Kamis 20 Apr 2023 13:58 WIB

HNW: Gugatan Partai Berkarya Bertentangan dengan Konstitusi

Konstitusi menetapkan bahwa pemilu digelar setiap lima tahun sekali.

Rep: Wahyu Suryana/ Red: Teguh Firmansyah
Wakil Ketua Majelis Permusyawaratan Rakyat Republik Indonesia (MPR RI) Dr. H. M Hidayat Nur Wahid, MA mendukung opsi “legislative review” terhadap Undang-Undang Nomor 11 Tahun 2020 tentang Cipta Kerja yang dibuka oleh Pemerintah.
Foto: MPR
Wakil Ketua Majelis Permusyawaratan Rakyat Republik Indonesia (MPR RI) Dr. H. M Hidayat Nur Wahid, MA mendukung opsi “legislative review” terhadap Undang-Undang Nomor 11 Tahun 2020 tentang Cipta Kerja yang dibuka oleh Pemerintah.

REPUBLIKA.CO.ID, JAKARTA -- Wakil Ketua MPR RI, Hidayat Nur Wahid, meminta Pengadilan Negeri Jakarta Pusat taat konstitusi. Pengadilan mesti konsisten menegakkan prinsip Indonesia sebagai negara hukum UUD NRI Pasal 1 ayat (3) dengan menolak gugatan Partai Berkarya.

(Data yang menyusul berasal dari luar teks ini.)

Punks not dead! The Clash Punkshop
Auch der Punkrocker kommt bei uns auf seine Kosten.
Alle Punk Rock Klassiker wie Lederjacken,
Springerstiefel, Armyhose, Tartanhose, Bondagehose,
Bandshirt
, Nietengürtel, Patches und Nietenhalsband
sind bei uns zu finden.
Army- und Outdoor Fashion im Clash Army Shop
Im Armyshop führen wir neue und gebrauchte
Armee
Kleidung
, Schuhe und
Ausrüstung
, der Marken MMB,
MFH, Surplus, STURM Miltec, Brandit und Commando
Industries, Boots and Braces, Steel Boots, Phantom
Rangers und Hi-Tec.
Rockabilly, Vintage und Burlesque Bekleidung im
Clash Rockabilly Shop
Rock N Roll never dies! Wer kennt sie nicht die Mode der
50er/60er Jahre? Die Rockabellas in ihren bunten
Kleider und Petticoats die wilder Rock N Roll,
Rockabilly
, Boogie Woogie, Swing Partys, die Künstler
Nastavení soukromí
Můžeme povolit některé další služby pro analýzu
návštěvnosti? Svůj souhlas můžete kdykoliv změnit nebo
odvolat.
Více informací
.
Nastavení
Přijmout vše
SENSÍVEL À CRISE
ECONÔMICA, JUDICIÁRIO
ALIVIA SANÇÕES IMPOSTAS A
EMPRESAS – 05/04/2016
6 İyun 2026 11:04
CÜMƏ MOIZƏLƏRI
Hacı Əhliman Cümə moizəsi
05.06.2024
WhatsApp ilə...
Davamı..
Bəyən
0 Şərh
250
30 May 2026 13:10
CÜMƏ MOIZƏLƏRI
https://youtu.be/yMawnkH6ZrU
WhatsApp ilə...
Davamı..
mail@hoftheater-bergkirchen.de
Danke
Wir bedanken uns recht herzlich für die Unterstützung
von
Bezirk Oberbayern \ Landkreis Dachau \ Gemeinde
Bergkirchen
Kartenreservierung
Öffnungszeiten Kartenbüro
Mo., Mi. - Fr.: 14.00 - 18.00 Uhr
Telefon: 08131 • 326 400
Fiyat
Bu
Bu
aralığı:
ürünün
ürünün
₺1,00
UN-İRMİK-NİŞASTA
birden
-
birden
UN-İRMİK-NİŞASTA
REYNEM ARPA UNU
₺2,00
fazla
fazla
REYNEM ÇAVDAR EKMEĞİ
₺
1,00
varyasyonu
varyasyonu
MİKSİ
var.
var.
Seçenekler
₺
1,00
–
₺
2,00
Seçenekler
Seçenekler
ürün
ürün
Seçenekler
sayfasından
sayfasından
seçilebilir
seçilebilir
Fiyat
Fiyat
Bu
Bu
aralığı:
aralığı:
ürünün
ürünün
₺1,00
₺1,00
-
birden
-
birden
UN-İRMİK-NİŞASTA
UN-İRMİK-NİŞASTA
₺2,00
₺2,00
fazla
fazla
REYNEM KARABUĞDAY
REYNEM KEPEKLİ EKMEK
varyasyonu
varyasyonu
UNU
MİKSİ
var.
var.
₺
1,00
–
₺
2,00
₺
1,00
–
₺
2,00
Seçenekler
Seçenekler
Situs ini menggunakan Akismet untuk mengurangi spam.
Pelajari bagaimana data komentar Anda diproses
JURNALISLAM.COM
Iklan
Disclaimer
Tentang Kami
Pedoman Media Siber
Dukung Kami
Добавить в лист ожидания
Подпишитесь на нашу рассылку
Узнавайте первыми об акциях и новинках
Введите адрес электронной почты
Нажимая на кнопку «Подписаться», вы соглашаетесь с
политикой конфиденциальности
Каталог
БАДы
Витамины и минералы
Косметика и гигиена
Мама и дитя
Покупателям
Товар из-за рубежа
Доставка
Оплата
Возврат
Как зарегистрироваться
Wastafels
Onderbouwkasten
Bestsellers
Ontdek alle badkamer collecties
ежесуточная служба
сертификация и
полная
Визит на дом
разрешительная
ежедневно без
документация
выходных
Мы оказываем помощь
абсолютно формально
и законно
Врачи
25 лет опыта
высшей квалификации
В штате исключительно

Partai Berkarya meminta KPU menyetop seluruh tahapan pemilu yang berkonsekuensi Pemilu 2024 bisa tertunda.

Baca Juga

"Gugatan tersebut bukan hanya tidak pada tempatnya, melainkan juga bertentangan dengan konstitusi karena UUD NRI 1945 secara tegas menyatakan kalau pemilu dilaksanakan setiap lima tahun sekali," kata HNW, Kamis (20/4).

HNW membantah argumen Partai Berkarya yang merujuk kepada penundaan pemilu di Orde Baru pada 1976 ke 1977. Namun mesti diingat bahwa konstitusi yang berlaku saat itu bukanlah UUD 1945 hasil amandemen. 

 

Demikian halnya ketika era Presiden Habibie pemilu pernah dimajukan pelaksanaan dari mestinya 2003 menjadi 1999. Saat itu juga menggunakan konsitusi sebelum perubahan. 

Namun setelah hadirnya era reformasi, berlangsung amandemen atas UUD 1945 yang menghadirkan ketentuan baru terkait pemilu. Ia menekankan, Aturan baru itu dinyatakan dengan tegas dalam Pasal 22E ayat (1) UUD NRI 1945.

Ketentuan Pasal 22E ayat (1) UUD NRI 1945 berbunyi pemilu dilaksanakan langsung, umum, bebas, rahasia, jujur dan adil setiap lima tahun sekali. Aturan main yang digunakan saat ini bukan UUD 45 yang berlaku pada era Soeharto atau Habibie.

Tapi, UUD NRI 1945 pascaamandemen yang secara definitif membuat aturan baru terkait pemilu yang dilakukan setiap lima tahun sekali, tidak lebih atau kurang. Jadi, bila ada yang meminta penundaan apalagi penghentian akan bertentangan.

"Permintaan itu bertentangan dengan UUD NRI 1945 dan harusnya ditolak oleh pengadilan," ujar HNW.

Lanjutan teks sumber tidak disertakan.